-- INSTRUCTION A --
Reproduce the forum thread's passage between "Have gotten into" and "for the insight.", inclusive, swapping "revolvers" for "wheelguns".
-- INSTRUCTION B --
In the forum thread, how often and for how long does Steve M1911A1 recommend dry firing?
-- INSTRUCTION C --
Decide whether each statement agrees with the forum thread, answering yes or no and quoting the words that settle it: (i) snowdorn wants a subcompact for under $350.00. (ii) Steve M1911A1 advises live firing once a day. (iii) snowdorn already owns three semi-automatic pistols.

-- SELECTED TEXT --
•••••

# New to forum and fairly new to shooting



## snowdorn (Aug 30, 2010)

Have gotten into shooting lately and am in the process of getting my ccdw license. I used to shoot a little with my dad 20 some years ago in my teens. Now I'm suddenly addicted and find myself in possesion of 3 revolvers (ruger speed six, colt trooper, s & w bodyguard), 2 semi autos (ruger mark II, and newly aquired springfield xd .40) all obtained withen the last 8 months. My dilema? Would like one or two more semi autos in 9mm or .380 for carry but have exhausted the budget. Any thoughts on an inexpensive subcompact for under $350.00. I would have gotten the xd in sc but then would not have an excuse for another purchase. Looking at the kel-tec, or ruger lcp (they feel really small though). 

Thanks for the insight.


----------



## sig225 (Aug 30, 2010)

Welcome snowdorn, and nice to have you join us ... :draw:


----------



## Kharuger (Jun 19, 2010)

Here's a link to a very recent string on the pocket .380 subject... just click on it:

http://www.handgunforum.net/general-semi-auto/25048-pocket-380-a.html#post219041

And on small 9mm's too:

http://www.handgunforum.net/glock/25275-pocket-9mm.html


----------



## snowdorn (Aug 30, 2010)

Thanks, 

The Kahr pm9 has piqued my interest. I'll have to see if the budget allows. I am now leaning more towards a 9 then .380 Ammo availability seems like it might be an issue on the .380


----------



## Steve M1911A1 (Feb 6, 2008)

Since you describe yourself as "fairly new to shooting," I strongly suggest against you buying a "subcompact" pistol until you have gained a whole lot of pistol-shooting experience.
Small pistols are very hard to control, even in the less-powerful calibers. They are uncomfortable to shoot, and very difficult to shoot accurately. Until you have mastered many of the aspects of pistol shooting, you will not be effective with a mini-pistol, and you will not be able to use one effectively to save your life.
Start with a heavy, full-size pistol, since it will make your learning experience easier by soaking up recoil and by holding steadier in aim. Large and heavy though it may be, once you have mastered it, you still can carry it comfortably in a carefully-chosen holster. (The experience you gain while learning will point you toward a good holster.)
Go slowly: Don't try to learn to be quick by trying to be fast. "Smooth is faster than fast," a very wise man once said. Develop smoothness, and quickness will come to you automatically.
Practice a lot. Dry fire once a day, each time for about 10 minutes. Live fire once a week, maybe for at least 50 shots. Learn to be self-correcting.
Good luck.

•••••

-- INFORMATION SUPPLIED --
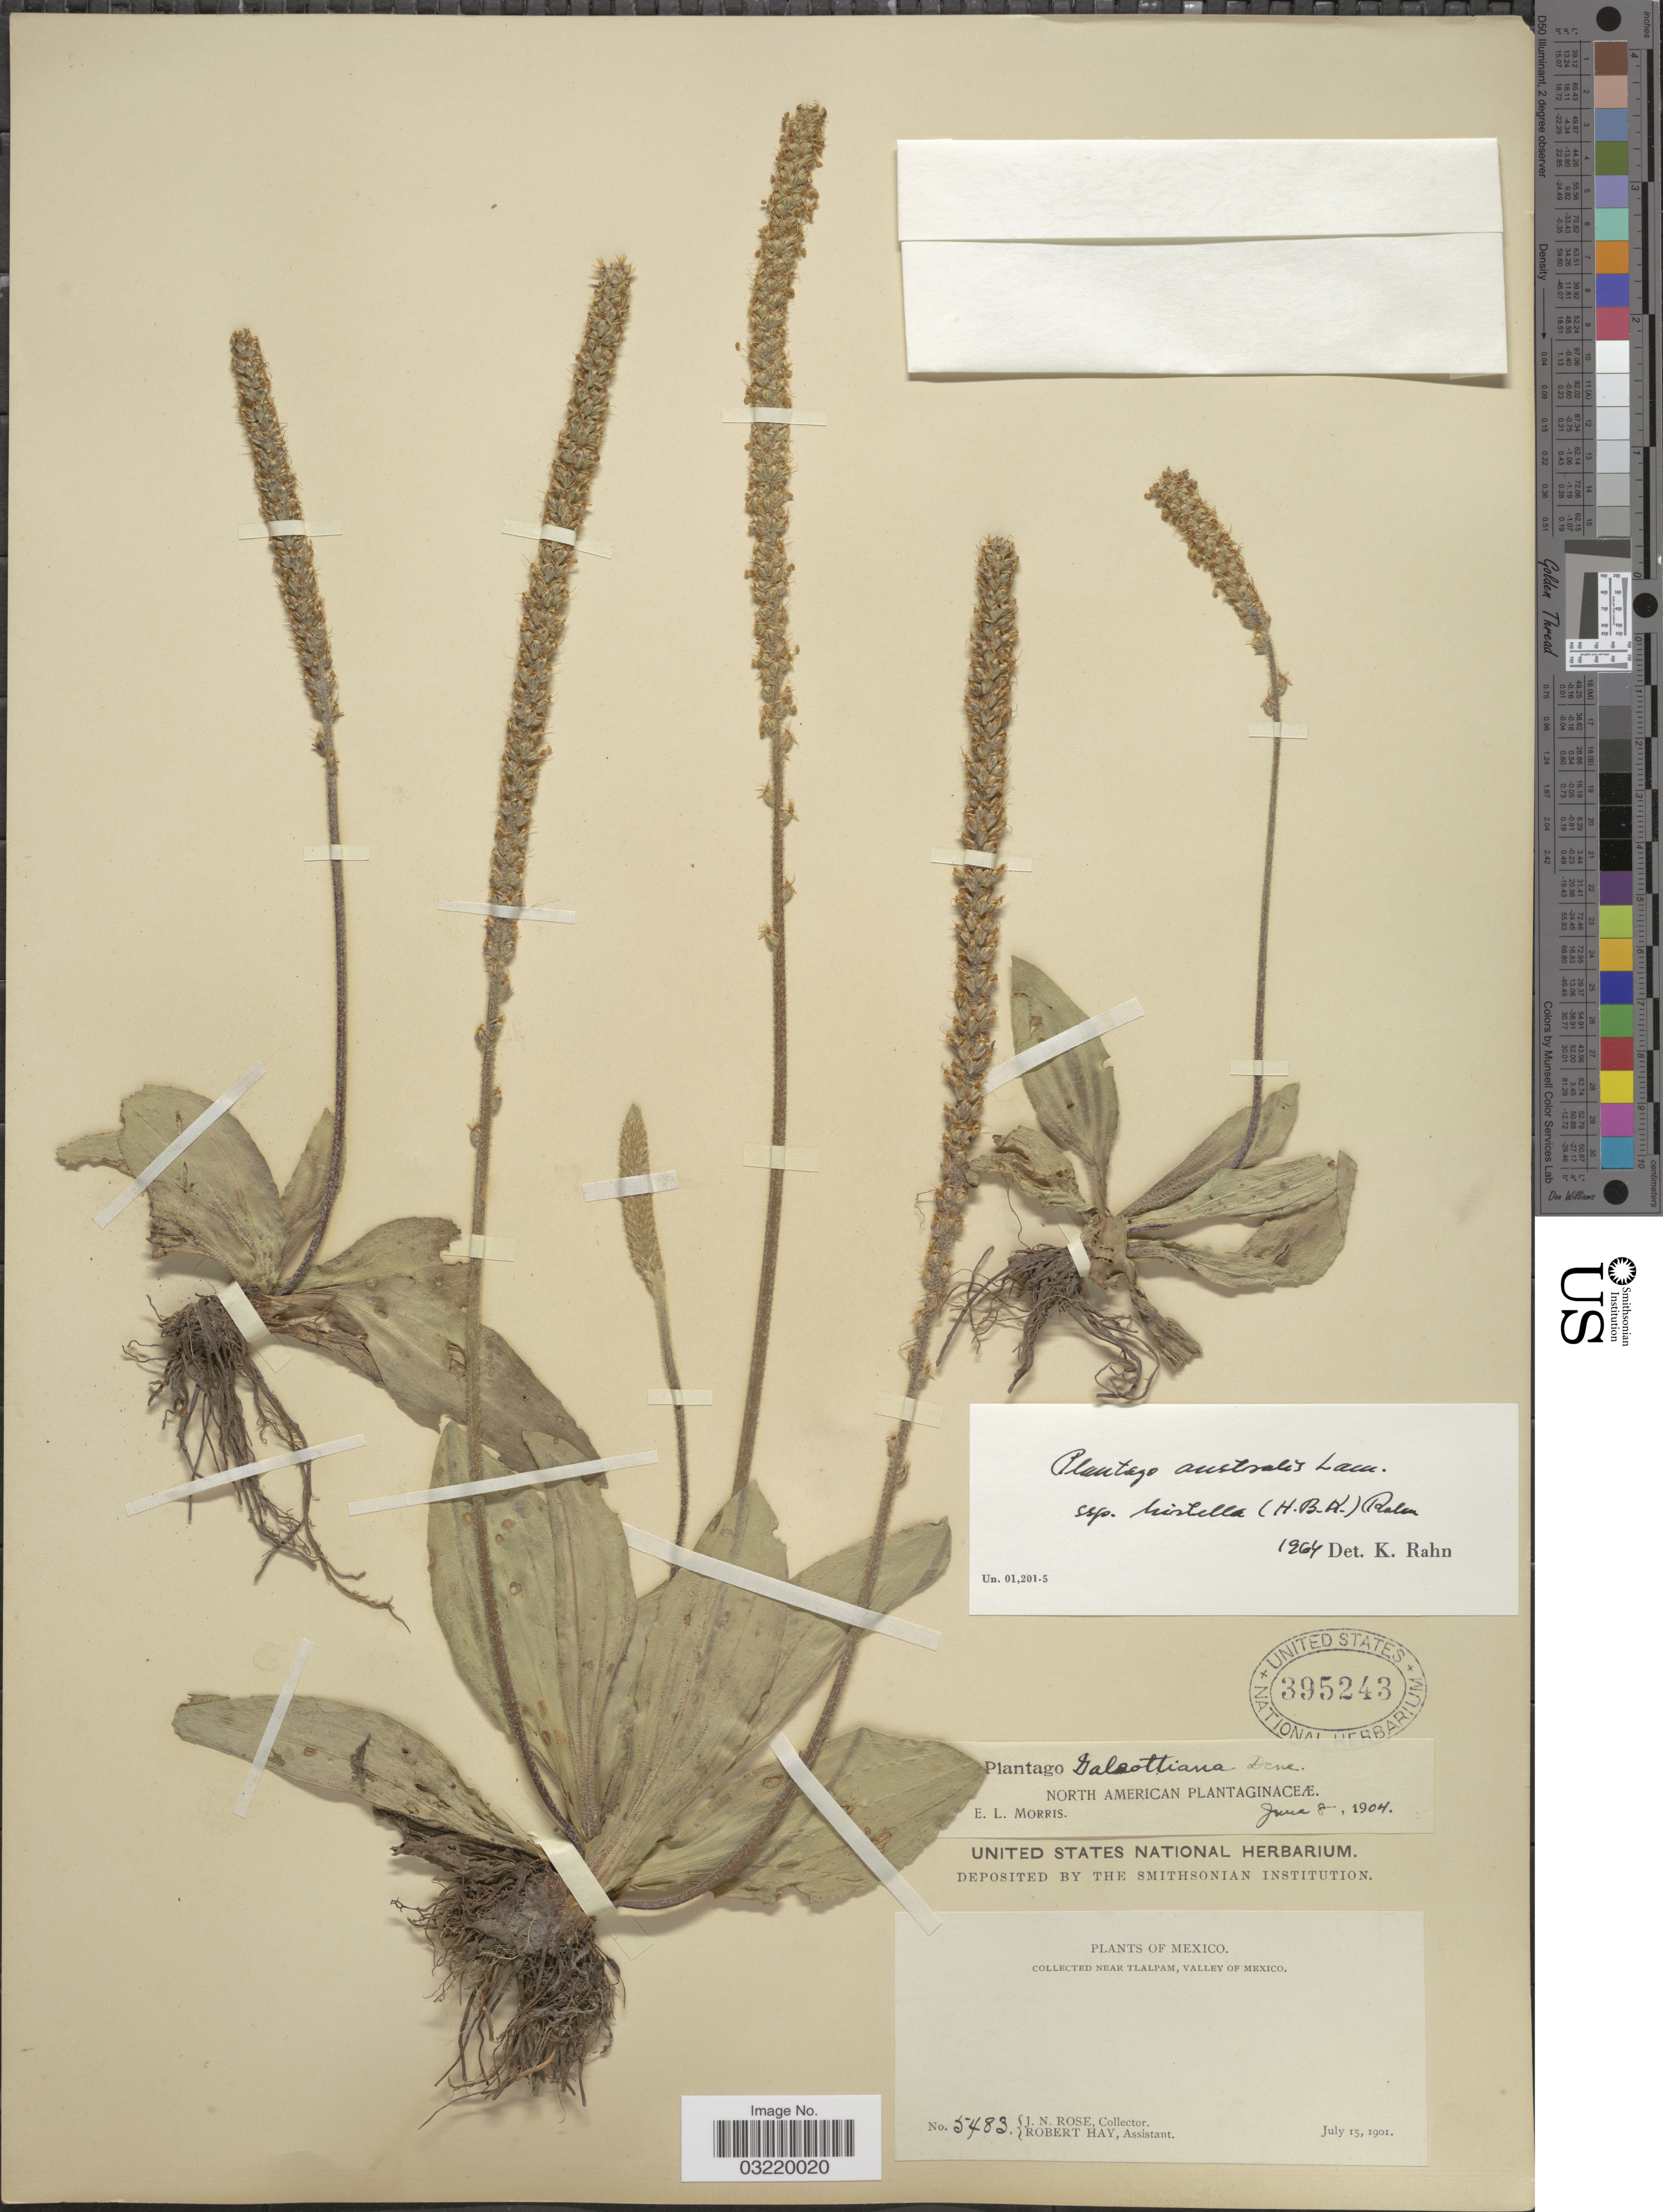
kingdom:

•••••

-- RIGHT ANSWER A --
Have gotten into shooting lately and am in the process of getting my ccdw license. I used to shoot a little with my dad 20 some years ago in my teens. Now I'm suddenly addicted and find myself in possesion of 3 wheelguns (ruger speed six, colt trooper, s & w bodyguard), 2 semi autos (ruger mark II, and newly aquired springfield xd .40) all obtained withen the last 8 months. My dilema? Would like one or two more semi autos in 9mm or .380 for carry but have exhausted the budget. Any thoughts on an inexpensive subcompact for under $350.00. I would have gotten the xd in sc but then would not have an excuse for another purchase. Looking at the kel-tec, or ruger lcp (they feel really small though). 

Thanks for the insight.

-- RIGHT ANSWER B --
Once a day, for about 10 minutes each time.

-- RIGHT ANSWER C --
(i) Yes: "Any thoughts on an inexpensive subcompact for under $350.00."
(ii) No: "Live fire once a week, maybe for at least 50 shots."
(iii) No: "2 semi autos (ruger mark II, and newly aquired springfield xd .40)"